Despierta casi una tierna sonrisa
el despegue que las teorías conspiracionistas sobre la concentración del poder
mundial en unas pocas manos han tenido las últimas décadas. La desconfianza nos
es inherente. Forma parte de nuestro instinto de supervivencia. El miedo es una
alarma que acciona nuestros impulsos y nos aleja del peligro. Necesitamos el
miedo. Pero, a veces, vemos fantasmas.
Fantasmas que se alimentan de una
voraz imaginación y de la necesidad de algo a lo que aferrarse, de un trozo de
tierra en el que poder poner el pie sin temor a que ceda, de una seguridad a
prueba de balas. Son fantasmas que amordazan el entendimiento y el buen juicio,
que solo escuchan lo que quieren oír, que no entienden de ideología o estrato
social y avanzan silenciosamente. Son una lacra de mentiras que se estiran y
encogen para adaptarse a nuestras carencias, y ayudarnos a dormir con la
conciencia tranquila: “pero yo sé la verdad”.

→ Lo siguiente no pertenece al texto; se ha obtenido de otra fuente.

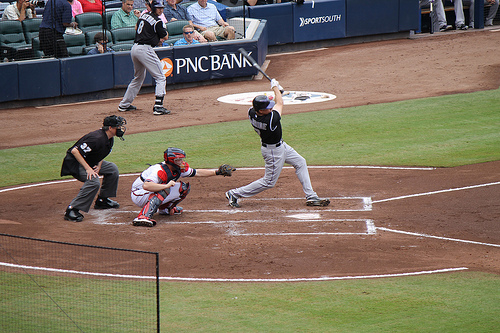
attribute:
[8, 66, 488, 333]
game — professional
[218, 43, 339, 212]
batter — Left handed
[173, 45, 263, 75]
pnc bank — behind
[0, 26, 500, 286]
dirt — brown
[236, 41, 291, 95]
bat — black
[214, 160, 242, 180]
black mitt — brown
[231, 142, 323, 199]
pants — gray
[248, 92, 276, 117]
helmet — black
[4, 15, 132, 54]
chairs — cobalt blue, comfortable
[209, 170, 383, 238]
lines — white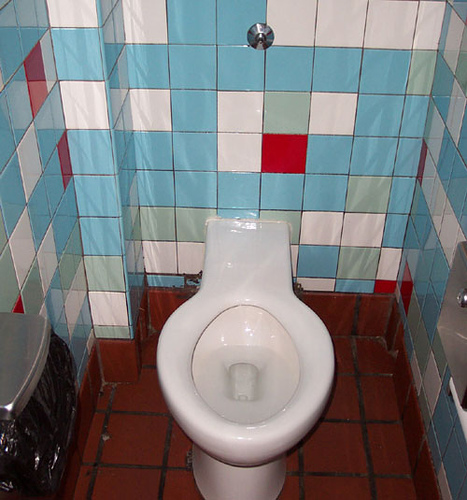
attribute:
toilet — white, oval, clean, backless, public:
[156, 216, 338, 500]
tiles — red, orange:
[55, 287, 441, 500]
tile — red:
[261, 133, 308, 176]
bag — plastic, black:
[1, 335, 77, 498]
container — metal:
[432, 241, 466, 408]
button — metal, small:
[244, 22, 275, 53]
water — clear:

En diciembre de 1917, en una
reunión privada con CP Scott, editor del Guardian de Manchester, el primer
ministro británico de aquel entonces, David Lloyd George, confesó que “si la gente realmente supiese la verdad la
guerra se pararía mañana. Pero, por supuesto, no lo saben, y no
pueden saberlo”. Confidencias dolorosas a las que la población, que
estaba sufriendo en sus carnes las consecuencias de una guerra provocada por
intereses político-geoestratégicos, era totalmente ajena.
Eso no son fantasmas. Eso son
monstruos de carne y hueso. Son humanos empoderados. Son nuestras elecciones.
Son nuestros errores y sus consecuencias. No hay gobierno en la sombra. Hay
sombras en los gobiernos.
El principal peligro de las
conspiraciones es el veneno del conformismo que filtran al torrente sanguíneo. Ese saber, esa verdad suprema, coloca a las
personas en sus propios altares, desde los cuales no merece la pena mover un
dedo. “¿De qué me sirve a mí hacer nada, si son los Illuminati los que mandan?”.
Y así, el tiempo pasa, y las sombras se hacen nuestras.
El poder es un concepto abstracto
y relativo. El poder es cedido de la ciudadanía a sus representantes. Dicha
cesión nos condena ahora al inmovilismo y a la búsqueda de excusas. Nos hemos
rendido y hemos inventado historias que justifiquen nuestras debilidades. De
rodillas ante la verdad, cerramos los ojos con fuerza y nos ponemos a gritar. Ese es el abono de la injusticia.
El sustrato fértil en el que crecen las malas hierbas de la traición al pueblo.
Así que destierra a los fantasmas. Cuestiona, no imagines.